As luck would have it, I turned forty today. The traditional birthday question is, “what does it feel like to be forty?” The answer, of course, is that there is a certain sense of mortality that sets in. This is not because of an intellectual process, for example the end conclusion of a long introspection of the deeper questions of life.
Rather, things fall apart and one is constantly reminded in small and mundane ways that one is no longer on the upswing. For example, this morning I woke up and stumbled groggily into the kitchen. Seeking breakfast I reached into the refrigerator for the orange juice. I remembered that I had bought it just yesterday. And it was the kind with pulp. Some pulp, specifically. As you age, you get set in your ways. You no longer seek new things, but rather you seek to become more comfortable with what you have.
Having achieved some success in life, you can begin to enjoy the physical things that make life easier. For example, my refrigerator is a double-door, stainless steel model. The juice is Tropicana, specifically the kind with “some pulp”. Not “pulp free” and not “lots of pulp”. I like “some pulp”, and it has become important in my life to get it.

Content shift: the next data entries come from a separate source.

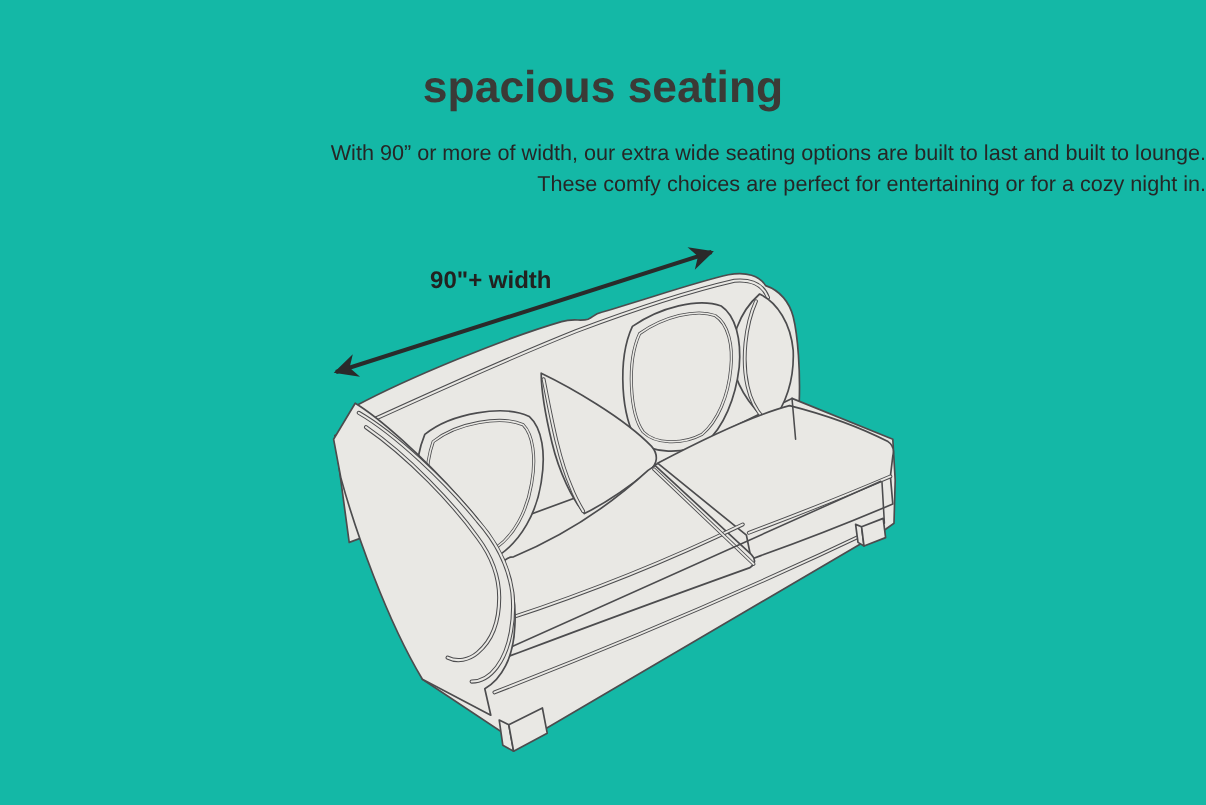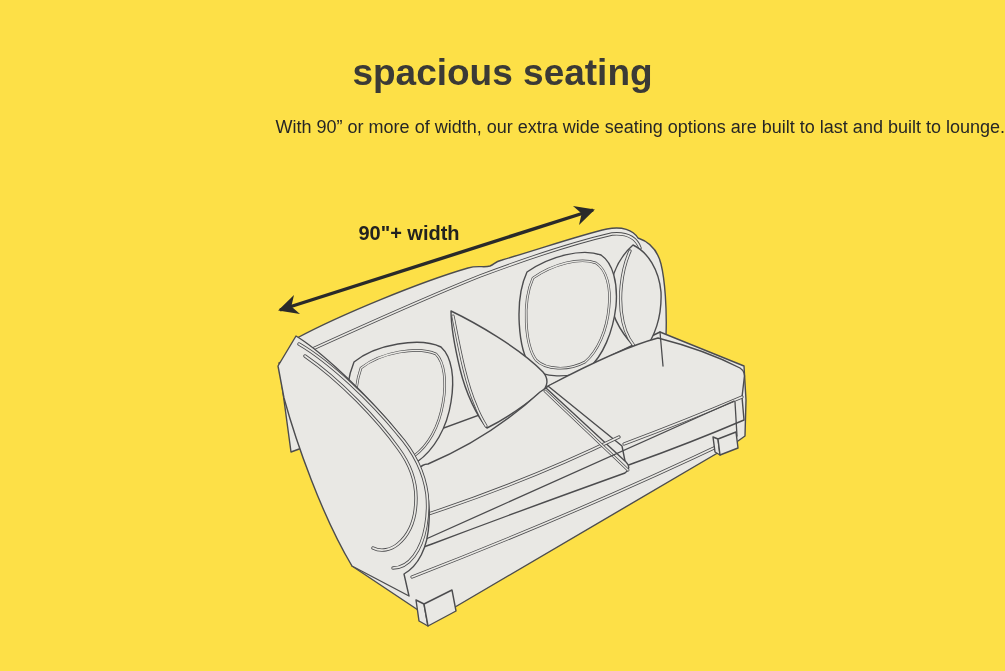--- a/index.html
+++ b/index.html
@@ -1,19 +1,19 @@
 <!DOCTYPE html>
 <html><head>
 <meta charset="utf-8">
 <style>
   html,body{margin:0;padding:0;background:#ffffff;}
   .page{
     position:relative;
     width:1005px;height:671px;
-    background:#fde047;
+    background:#14b8a6;
     overflow:hidden;
     font-family:"Liberation Sans", sans-serif;
   }
   .title{
     position:absolute;
     top:52px;left:0;width:100%;
     margin:0;
     text-align:center;
     font-size:37px;
     font-weight:bold;
@@ -41,21 +41,21 @@
   }
 </style>
 </head>
 <body>
 
 <div class="page">
 
   <h1 class="title">spacious seating</h1>
 
   <p class="intro"><span>With 90” or more of width, our extra wide seating options are built to last and built to lounge.</span><br>
-  </p>
+  <span>These comfy choices are perfect for entertaining or for a cozy night in.</span></p>
 
   <svg class="diagram" width="1005" height="671" viewBox="0 0 1005 671">
     <defs>
       <marker id="ah" viewBox="0 0 12 12" refX="10" refY="6" markerWidth="7" markerHeight="7" orient="auto-start-reverse">
         <path d="M1,1 L11,6 L1,11 L4,6 Z" fill="#2a2a2a"></path>
       </marker>
     </defs>
 
     <g>
       <line x1="280" y1="310" x2="593" y2="210" stroke="#2a2a2a" stroke-width="3.4" marker-start="url(#ah)" marker-end="url(#ah)"></line>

And to put it in my stainless steel, double-door refrigerator.
I gave the juice a vigorous shake. I was proud of myself. Even at forty I have the strength to shake a half gallon of orange juice single-handed. Long pumping motions of the arm. An abrupt, forceful reversal at each end of the stroke. Even in the fog of morning I remembered that the pulpy bits settle to the bottom, and that I don’t like this, and that I need to shake the box. Heck, I even remembered that I had bought orange juice the night before. Doing just fine, I was. That is, until orange juice sprayed all over the kitchen. Only when I looked down at the box did I realize that it didn’t have the cap on.
Yes, it had been a vigorous shake. And as I surveyed the kitchen, the counter, the floor, the cabinets, the wall, and the whole left side of the refrigerator, I slowly remembered why there was no cap. The night before I had gone to the corner grocery store to buy it along with some other groceries. Somewhere along the way in putting the groceries away I opened the juice and poured a glass. When it came time to put things into the refrigerator I discovered that the orange juice cap was nowhere to be found. And of course, there came a time, because when you are forty your life has become an economy of optimized motions, and so everything that was headed for the refrigerator was headed in at the same time, in contrast to the frenetic motions of a 26-year-old moving first here and then there and then back again.
Where was it? I had no idea. What had I been doing just a minute ago? Surely I hadn’t bought a box of orange juice without a cap. I was baffled. I had no memory at all of uncapping the box, of setting the cap down somewhere, or of anything related to the cap. Well, I put that bothersome thought out of my mind. This would be no problem. I would simply have to remember that the box of orange juice had no cap.